The main idea is that you’re making a choice that balances local, greedy information with global information. So even if someone looks like a bad choice because a different player has more projected points, they might be a great addition to the roster because salary savings on this position can be used in another position with greater effect.
Although I made tweaks along the way and ultimately built a system that could take my preferences into account, the results were beyond my expectations. Specifically, I beat the median score 46% of the time. That’s not enough to win money, but it’s interesting that someone like me, with little-to-no baseball expertise, can build an algorithm that performs about evenly with humans that are confident enough in their choices to bet money.
Ultimately, the performance of my system can only be as good as the player projections. If I were wanting to do this with aspirations of making money, I would definitely want to build my own projected player points model so that I could at least quantify the uncertainty.
Another problem is that intra-team player performance is correlated. If a pitcher is having a terrible night, the entire opposing team has an elevated potential. Further, if you have great hitters around you, there’s more chances for you to score points on RBIs or to get to home once you’re on base. Also, a more successful hitting team means more people coming up to the plate, which translates to more chances.

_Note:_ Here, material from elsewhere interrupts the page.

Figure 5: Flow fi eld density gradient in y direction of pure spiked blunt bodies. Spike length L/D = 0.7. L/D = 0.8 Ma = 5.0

Presumably the projected points model takes some of these things into consideration, but it’s a fundamentally different optimization problem when the values are not only random variables, but correlated. For instance, it’s a common strategy to “stack” your roster such that you have multiple players from a single real-life team. The idea is that even if you wouldn’t normally pick a certain player based on their individual merit, you might on this night because they’re playing some bad team and will likely score many runs, which means a lot of DFS points are going to be spread out on that team. It works both ways, of course, and a poorly performing team makes it hard for an individual to get many points.

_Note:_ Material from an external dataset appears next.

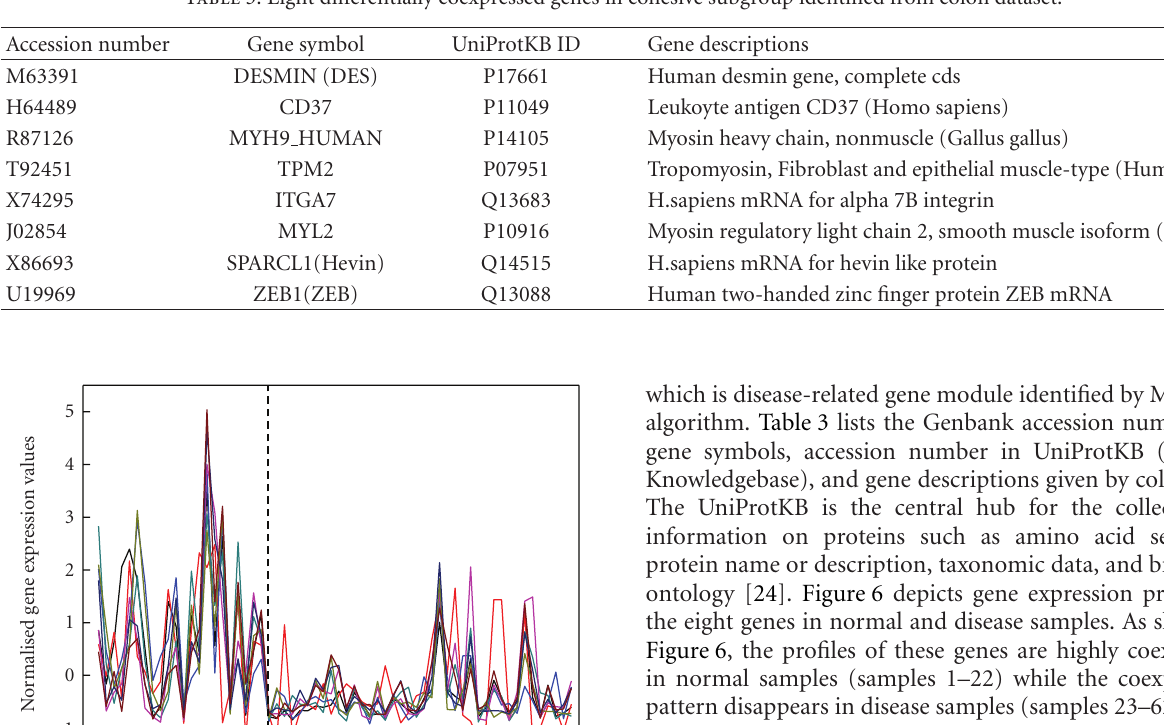
Table 3: Eight di ff erentially coexpressed genes in cohesive subgroup identified from colon dataset.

So does it make more sense to leverage the correlation by stacking players from teams that have a high probability of winning, or should you choose players that reduce correlation and therefore reduce risk of collective under-performance?
The DFS players that make the most money seem to do so by taking a combination approach: stack individual teams, but generate many different rosters and therefore participate in many different contests. It’s worth noting that other contest types are scored differently and in many cases the payout depends on your relative rank. The answer to the above question might depend on the details of contest payout as well as risk-appetite.
The next steps are thinking about what optimization means in this two-stage system of single-roster optimization and then optimization of a collection of rosters. How can you leverage stochastic uncertainty and correlation in player performance such that you’re choosing a collection of rosters that have the best chance of performing? My current implementation cannot generate many variations on a roster without manual intervention because it has no concept of stochastic performance; it merely assumes the projected points estimate is the value of the candidate.
If one had a model that produced probability distributions for individual players that took intra-team correlations into account, then this could be sampled from to simulate an outcome, from which ACO could be run using these assumed performance values. This is a sort of Markov-Chain Monte Carlo (MCMC) approach.
A solution of this problem likely has value outside of the limited world of DFS. For instance, consider the task of choosing a portfolio of investments. Similarly, you may want to both take advantage of big upswings when correlations are in your favor and simultaneously hedge against risk by diversifying to break correlations.